◆ PASSAGE TO READ ◆

........

Agnès b. Le Pain Grille at La Loggia
Time Out says
The house of Agnes B. is growing. Already dominant in the casual French clothing market, they are now also looking to take over the city’s floral, chocolate, and café culture. With three branches already, the latest instalment of Le Pain Grille is by far the most grand.
Located in the east wing of IFC, and overlooking the newly reclaimed harbour below, La Loggia is named after Agnes B.’s (nee Agnès Troublé) grandmother’s holiday home in the south of France. Anyone who’s been to the Cap d’Antibe, which borders the loud, flashy town of Cannes, can appreciate the attractions of the serene ocean side village. While the IFC Le Pain Grillé wouldn’t seem comparable, it similarly has a calm vibe, with diners cocooned in its warm clutches from the brassy city beyond.
In terms of design, think a very modern and consumer-friendly grandmother’s house: elegantly sculpted cornice mouldings; big, lived-in sofas; and old black and white photos of Agnes and her homeland. The dining room is separated by several partitions. First, there’s a welcoming bar with seating inside and out; next, two comfortably-sized dining rooms are divided by a corridor designated as a library; finally, out back, a private room for the business class.
They boast 35 brands of Champagne, 25 of which are available by the glass, including a hard to find Roger Coulon ($180 glass/$945 bottle). They also celebrate female wine makers by listing a number of vineyards run by femmes, including the Chablis-Domain Oudin 2007 ($390).
In fact, the whole place is a celebration of femininity. The décor is soft velvets, muted shades of olive, with plush furnishings. That theme is followed through in its menu. Our salad d'autumn (figs, feta, and Bayonne ham, $168) was a gorgeous blend of sweet and salty. The honey and white balsamic vinegar dressing lightly coated the sweet-sticky figs, while the feta and ham helped salt the mixed greens. One suggestion though: an element of crunch would've helped break up the soft textures.

........

◆ RECORDED DATA ◆
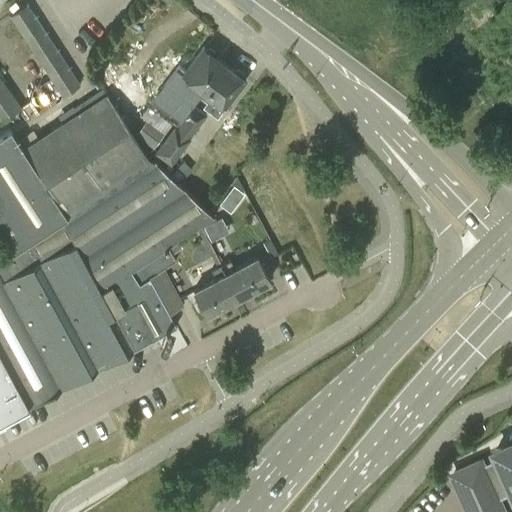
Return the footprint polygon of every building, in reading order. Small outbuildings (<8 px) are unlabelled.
[(26,6),(10,16),(59,89),(63,95),(78,85),(74,79),(26,6)] [(188,87),(199,96),(224,63),(214,55),(214,52),(209,48),(205,49),(203,47),(182,76),(191,83),(188,87)] [(234,70),(224,63),(199,96),(204,99),(200,104),(215,115),(222,105),(224,107),(245,79),(242,77),(242,73),(238,69),(234,70)] [(0,119),(21,106),(0,73),(0,119)] [(167,129),(152,149),(169,162),(206,112),(180,93),(163,116),(169,121),(165,127),(167,129)] [(207,219),(214,215),(209,210),(179,182),(169,172),(154,158),(147,162),(107,94),(21,144),(10,127),(0,132),(0,229),(12,250),(0,257),(0,351),(29,406),(176,325),(158,295),(174,286),(162,266),(175,258),(167,244),(201,225),(210,241),(217,236),(207,219)] [(230,125),(235,120),(228,114),(223,120),(230,125)] [(134,132),(152,145),(162,130),(144,117),(134,132)] [(169,172),(179,182),(192,168),(182,159),(169,172)] [(219,205),(229,212),(243,194),(232,186),(219,205)] [(229,259),(219,264),(236,297),(269,279),(268,277),(272,275),(267,265),(263,268),(255,253),(232,265),(229,259)] [(205,311),(206,313),(236,297),(219,264),(211,268),(215,274),(192,286),(201,303),(196,305),(201,314),(205,311)] [(0,420),(29,406),(0,351),(0,420)] [(511,434),(510,436),(511,437),(511,442),(495,450),(499,457),(483,464),(481,461),(453,474),(470,511),(504,511),(498,499),(511,492),(511,434)]
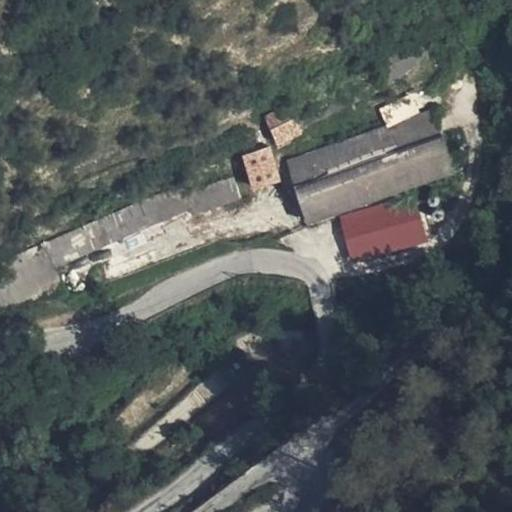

........

◆ EXERCISE ◆
Copy out the whole restaurant review of Le Pain Grille at La Loggia from above, word for word.

◆ REPLY TO THE EXERCISE ◆
Agnès b. Le Pain Grille at La Loggia
Time Out says
The house of Agnes B. is growing. Already dominant in the casual French clothing market, they are now also looking to take over the city’s floral, chocolate, and café culture. With three branches already, the latest instalment of Le Pain Grille is by far the most grand.
Located in the east wing of IFC, and overlooking the newly reclaimed harbour below, La Loggia is named after Agnes B.’s (nee Agnès Troublé) grandmother’s holiday home in the south of France. Anyone who’s been to the Cap d’Antibe, which borders the loud, flashy town of Cannes, can appreciate the attractions of the serene ocean side village. While the IFC Le Pain Grillé wouldn’t seem comparable, it similarly has a calm vibe, with diners cocooned in its warm clutches from the brassy city beyond.
In terms of design, think a very modern and consumer-friendly grandmother’s house: elegantly sculpted cornice mouldings; big, lived-in sofas; and old black and white photos of Agnes and her homeland. The dining room is separated by several partitions. First, there’s a welcoming bar with seating inside and out; next, two comfortably-sized dining rooms are divided by a corridor designated as a library; finally, out back, a private room for the business class.
They boast 35 brands of Champagne, 25 of which are available by the glass, including a hard to find Roger Coulon ($180 glass/$945 bottle). They also celebrate female wine makers by listing a number of vineyards run by femmes, including the Chablis-Domain Oudin 2007 ($390).
In fact, the whole place is a celebration of femininity. The décor is soft velvets, muted shades of olive, with plush furnishings. That theme is followed through in its menu. Our salad d'autumn (figs, feta, and Bayonne ham, $168) was a gorgeous blend of sweet and salty. The honey and white balsamic vinegar dressing lightly coated the sweet-sticky figs, while the feta and ham helped salt the mixed greens. One suggestion though: an element of crunch would've helped break up the soft textures.